Clearly the best we can strive for is for drugs to provide high efficacy and a solid margin of safety. Hence, properties of the ideal osteoporosis drug would include not only efficacy but understanding of mode of action, excellent short- and long-term safety, simple monitoring, excellent tolerance, low cost, and small environmental footprint.

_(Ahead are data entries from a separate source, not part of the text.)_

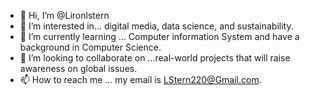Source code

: - 👋 Hi, I’m @Lironlstern
- 👀 I’m interested in... digital media, data science, and sustainability.
- 🌱 I’m currently learning ... Computer information System and have a background in Computer Science.
- 💞️ I’m looking to collaborate on ...real-world projects that will raise awareness on global issues.
- 📫 How to reach me ... my email is LStern220@Gmail.com.

<!---
Lironlstern/Lironlstern is a ✨ special ✨ repository because its `README.md` (this file) appears on your GitHub profile.
You can click the Preview link to take a look at your changes.
--->

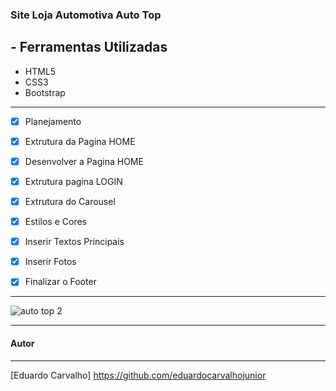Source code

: ### Site Loja Automotiva Auto Top

## - Ferramentas Utilizadas  

- HTML5
- CSS3
- Bootstrap


---


- [x] Planejamento

- [x] Extrutura da Pagina HOME

- [x] Desenvolver a Pagina HOME

- [x] Extrutura pagina LOGIN

- [x] Extrutura do Carousel

- [x] Estilos e Cores

- [x] Inserir Textos Principais

- [x] Inserir Fotos

- [x] Finalizar o Footer


---


![auto top 2](https://user-images.githubusercontent.com/60022350/83482430-a89a4480-a476-11ea-81b3-6710c26515cd.gif)



---

#### Autor
---

[Eduardo Carvalho] https://github.com/eduardocarvalhojunior
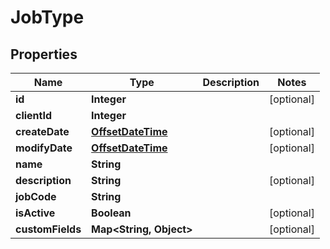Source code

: 
# JobType

## Properties
Name | Type | Description | Notes
------------ | ------------- | ------------- | -------------
**id** | **Integer** |  |  [optional]
**clientId** | **Integer** |  | 
**createDate** | [**OffsetDateTime**](OffsetDateTime.md) |  |  [optional]
**modifyDate** | [**OffsetDateTime**](OffsetDateTime.md) |  |  [optional]
**name** | **String** |  | 
**description** | **String** |  |  [optional]
**jobCode** | **String** |  | 
**isActive** | **Boolean** |  |  [optional]
**customFields** | **Map&lt;String, Object&gt;** |  |  [optional]



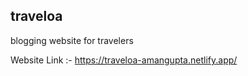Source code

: ## traveloa
blogging website for travelers 

Website Link :- https://traveloa-amangupta.netlify.app/
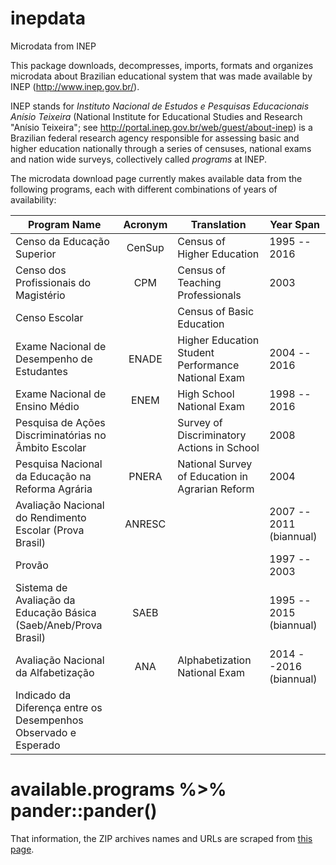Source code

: # inepdata

Microdata from INEP 

This package downloads, decompresses, imports, formats and organizes microdata about Brazilian educational system that was made available by INEP (<http://www.inep.gov.br/>).

INEP stands for *Instituto Nacional de Estudos e Pesquisas Educacionais Anísio Teixeira* (National Institute for Educational Studies and Research "Anísio Teixeira"; see <http://portal.inep.gov.br/web/guest/about-inep>) is a Brazilian federal research agency responsible for assessing basic and higher education nationally through a series of censuses, national exams and nation wide surveys, collectively called *programs* at INEP.

The microdata download page currently makes available data from the following programs, 
each with different combinations of years of availability:

| Program Name                                                      | Acronym   | Translation                                           | Year Span                 |
|-------------------------------------------------------------------|:---------:|-------------------------------------------------------|-------------------        |
| Censo da Educação Superior                                        | CenSup    | Census of Higher Education                            | 1995 -- 2016              |
| Censo dos Profissionais do Magistério                             | CPM       | Census of Teaching Professionals                      | 2003                      |
| Censo Escolar                                                     |           | Census of Basic Education                             |                           |
| Exame Nacional de Desempenho de Estudantes                        | ENADE     | Higher Education Student Performance National Exam    | 2004 -- 2016              |
| Exame Nacional de Ensino Médio                                    | ENEM      | High School National Exam                             | 1998 -- 2016              |
| Pesquisa de Ações Discriminatórias no Âmbito Escolar              |           | Survey of Discriminatory Actions in School            | 2008                      |
| Pesquisa Nacional da Educação na Reforma Agrária                  | PNERA     | National Survey of Education in Agrarian Reform       | 2004                      |
| Avaliação Nacional do Rendimento Escolar (Prova Brasil)           | ANRESC    |                                                       | 2007 -- 2011 (biannual)   |
| Provão                                                            |           |                                                       | 1997 -- 2003              |
| Sistema de Avaliação da Educação Básica (Saeb/Aneb/Prova Brasil)  | SAEB      |                                                       | 1995 -- 2015 (biannual)   |
|  Avaliação Nacional da Alfabetização | ANA | Alphabetization National Exam | 2014 --2016 (biannual) |
| Indicado da Diferença entre os Desempenhos Observado e Esperado

# available.programs %>% pander::pander()

That information, the ZIP archives names and URLs are scraped from [this page](http://portal.inep.gov.br/web/guest/microdados).
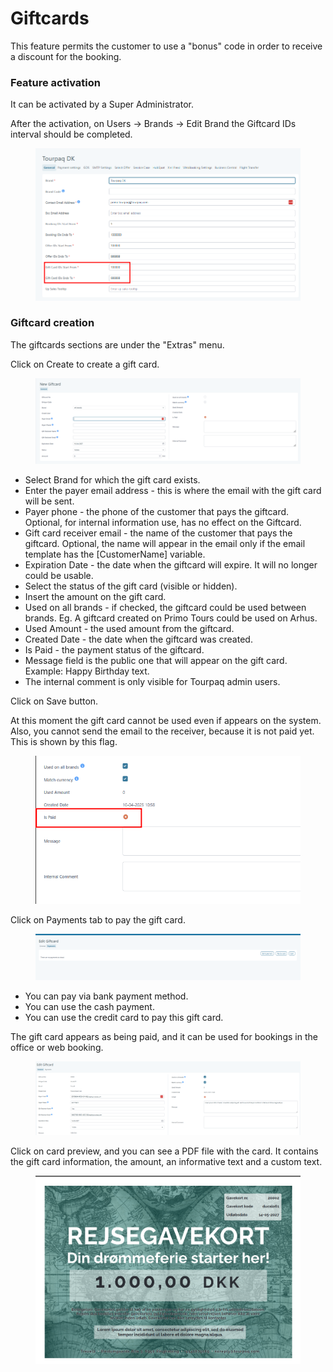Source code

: # Giftcards

This feature permits the customer to use a "bonus" code in order to receive a discount for the booking.

### Feature activation <a href="#feature-activation" id="feature-activation"></a>

It can be activated by a Super Administrator.

After the activation, on Users -> Brands -> Edit Brand the Giftcard IDs interval should be completed.

<figure><img src=".gitbook/assets/image (21) (1) (1).png" alt=""><figcaption></figcaption></figure>

### Giftcard creation <a href="#giftcard-creation" id="giftcard-creation"></a>

The giftcards sections are under the "Extras" menu.

Click on Create to create a gift card.&#x20;

<figure><img src=".gitbook/assets/image (14) (1) (1) (1) (1).png" alt=""><figcaption></figcaption></figure>

* Select Brand for which the gift card exists.&#x20;
* Enter the payer email address - this is where the email with the gift card will be sent.&#x20;
* Payer phone - the phone of the customer that pays the giftcard. Optional, for internal information use, has no effect on the Giftcard.
* Gift card receiver email - the name of the customer that pays the giftcard. Optional, the name will appear in the email only if the email template has the \[CustomerName] variable.
* Expiration Date - the date when the giftcard will expire. It will no longer could be usable.
* Select the status of the gift card (visible or hidden).&#x20;
* Insert the amount on the gift card.&#x20;
* Used on all brands - if checked, the giftcard could be used between brands. Eg. A giftcard created on Primo Tours could be used on Arhus.
* Used Amount - the used amount from the giftcard.
* Created Date - the date when the giftcard was created.
* Is Paid - the payment status of the giftcard.
* Message field is the public one that will appear on the gift card. Example: Happy Birthday text.&#x20;
* The internal comment is only visible for Tourpaq admin users.&#x20;

Click on Save button.&#x20;

At this moment the gift card cannot be used even if appears on the system. Also, you cannot send the email to the receiver, because it is not paid yet. This is shown by this flag.&#x20;

<figure><img src=".gitbook/assets/image (16) (1) (1) (1) (1).png" alt=""><figcaption></figcaption></figure>

Click on Payments tab to pay the gift card.&#x20;

<figure><img src=".gitbook/assets/image (15) (1) (1) (1) (1).png" alt=""><figcaption></figcaption></figure>

* You can pay via bank payment method.&#x20;
* You can use the cash payment.&#x20;
* You can use the credit card to pay this gift card.&#x20;

The gift card appears as being paid, and it can be used for bookings in the office or web booking.

<figure><img src=".gitbook/assets/image (1) (1) (1) (1) (1) (1) (1) (1) (1) (1) (1) (1) (1) (1) (1) (1) (1) (1) (1) (1) (1) (1) (1) (1) (1) (1).png" alt=""><figcaption></figcaption></figure>

Click on card preview, and you can see a PDF file with the card. It contains the gift card information, the amount, an informative text and a custom text.

<figure><img src=".gitbook/assets/image (3) (1) (1) (1) (1) (1) (1) (1) (1) (1) (1) (1) (1) (1) (1).png" alt=""><figcaption></figcaption></figure>
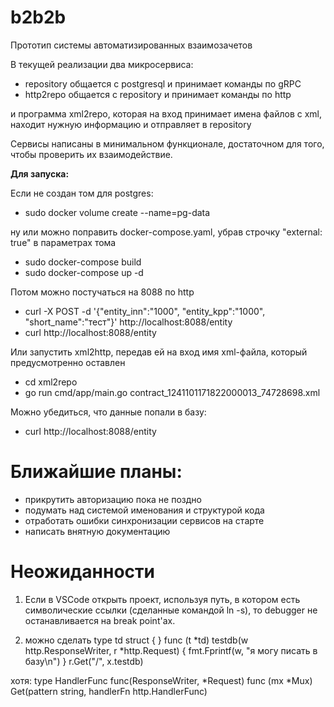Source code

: # b2b2b

Прототип системы автоматизированных взаимозачетов

В текущей реализации два микросервиса:
- repository общается с postgresql и принимает команды по gRPC
- http2repo общается с repository и принимает команды по http

и программа xml2repo, которая на вход принимает имена файлов с xml,
находит нужную информацию и отправляет в repository

Сервисы написаны в минимальном функционале, достаточном для того, чтобы проверить их взаимодействие.

**Для запуска:**

Если не создан том для postgres:
* sudo docker volume create --name=pg-data

ну или можно поправить docker-compose.yaml, убрав строчку "external: true" в параметрах тома

* sudo docker-compose build
* sudo docker-compose up -d

Потом можно постучаться на 8088 по http
* curl -X POST -d '{"entity_inn":"1000", "entity_kpp":"1000", "short_name":"тест"}' http://localhost:8088/entity
* curl http://localhost:8088/entity

Или запустить xml2http, передав ей на вход имя xml-файла, который предусмотренно оставлен
* cd xml2repo
* go run cmd/app/main.go contract_1241101171822000013_74728698.xml

Можно убедиться, что данные попали в базу:
* curl http://localhost:8088/entity



# Ближайшие планы:
- прикрутить авторизацию пока не поздно
- подумать над системой именования и структурой кода
- отработать ошибки синхронизации сервисов на старте
- написать внятную документацию

# Неожиданности

1. Если в VSCode открыть проект, используя путь, в котором есть символические ссылки (сделанные командой ln -s), то debugger не останавливается на break point'ах.

2. можно сделать
type td struct {
}
func (t *td) testdb(w http.ResponseWriter, r *http.Request) {
	fmt.Fprintf(w, "я могу писать в базу\n")
}
r.Get("/", x.testdb)

хотя:
type HandlerFunc func(ResponseWriter, *Request)
func (mx *Mux) Get(pattern string, handlerFn http.HandlerFunc)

The major thrust of this book has been to help clinicians understand the safety and duration of use of osteoporosis therapies. We tried to provide in-depth current understanding of both general safety concerns (see McClung Chap. 20) as well as medication and disease-specific adverse events seen with antiresorptives such as ONJ (see Chaps. 12–14) and AFFs (see Chaps. 6–11) by discussing epidemiology, pathophysiology, and treatment. Although, newer anabolic agents may avoid some of the long-term AEs such as AFF and ONJ, they may present with newer AE concerns such as osteosarcoma. But there are also clear concerns with long-term use of anabolics that follow directly from their mechanism of effect. Will patients be at risk of excessive bone growth, expanding bone size, foraminal closing, nerve entrapment, and even neoplasms, skeletal or nonskeletal? These issues also need to be resolved before we can arrive at a strong, coherent long-term management strategy for osteoporosis treatment.